Grabbing life by the Balls
Terry Longden
Celebrity hairdresser, Gaydio Presenter and nephew of Sharon Osbourne, Terry Longden talks to Jeni Quirke about living with HIV
Terry found fame on The Salon in 2003 and has since appeared on X Factor and hosted his own show on Gaydio, but for years he was hiding a secret - a secret that meant he had be living with HIV since 2001. At the beginning of this year his cousin Kelly Osbourne announced live on stage that a family was being affected by HIV and shortly after Terry came out to the world. Since then he has never looked back…
So you have been living with HIV for nearly seven years now. How often do you think about it?
Every single day. When you first get diagnosed you forget about it and then it hits you like a sledge hammer, it really does, and then you sort of live with it. With me anyway I thought ‘What the fuck, I’ve got it now’. I’m very pragmatic like that. I believe it is what it is. I started to think about it every single day but in a closeted way because I wasn’t out. I was very paranoid and very wary. I also became brilliant at deflection… every time a subject would come round I would be able to deflect it so seamlessly and easily it was unbelievable. I think it actually brought to me what it must be like to be closeted and gay, because I’ve never ever had a problem with coming out but now I completely understand that situation because it’s the same sort of dilemma.
When did you reveal your HIV status to your friends and family?

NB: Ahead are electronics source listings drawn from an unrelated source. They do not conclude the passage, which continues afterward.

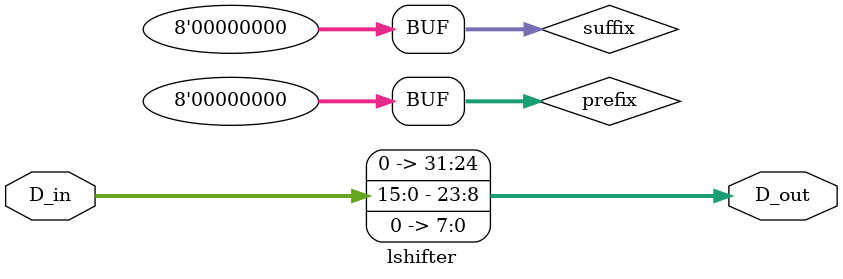
<source format=v>
module lshifter(
  D_in,
  D_out
  );
  
  // Block Parameter 
  parameter DATA_WIDTH                   = 16;
  parameter LSHIFT_AMOUNT                = 8;
  
  // Block Input Port
  input  [DATA_WIDTH-1:0]                D_in; 
  
  // Block Output Port
  output [2*DATA_WIDTH-1:0]              D_out;
  
  // Block Input Wire/Reg
  wire   [DATA_WIDTH-1:0]                D_in;
  
  // Block Output Wire/Reg 
  wire   [2*DATA_WIDTH-1:0]              D_out;
  
  // Local Wire/Reg
  wire   [DATA_WIDTH-LSHIFT_AMOUNT-1:0]  prefix;
  wire   [LSHIFT_AMOUNT-1:0]             suffix;
  
  // Structural Definition
  assign prefix = 0;
  assign suffix = 0;
  
  generate
   if(LSHIFT_AMOUNT==0)
     assign D_out = {prefix,D_in};
   else
     assign D_out = {prefix,D_in,suffix};
  endgenerate
  
  // Behavioral Definition
endmodule

</source>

It was in the public domain at the beginning of this year but my mum knew from the very beginning. My brother didn’t know until this year and he took it quite hard, because like most heterosexual young people he thought I had AIDS and was going to carc it within about two weeks. It’s really odd as well because I don’t fit into the victim slot... we’ve got so many different boxes and shades for people with HIV. We’re not all in the same boat. I don’t put myself in the same boat as them poor buggers in Africa that haven’t got any drugs and can’t get any drugs. I don’t feel in the same position as people that were affected in the eighties. I’m one of the lucky ones because I was literally diagnosed as soon as I was exposed and that was just a fluke because I had a rash on my willy basically. It’s quite ironic because it ended up that I had an allergy to the condoms I was using. I can’t really express this enough to everybody ‘go and get tested, whether your straight or gay – if you’ve ever had unprotected sex go and get tested because early diagnosis will save your life, it saved my life!’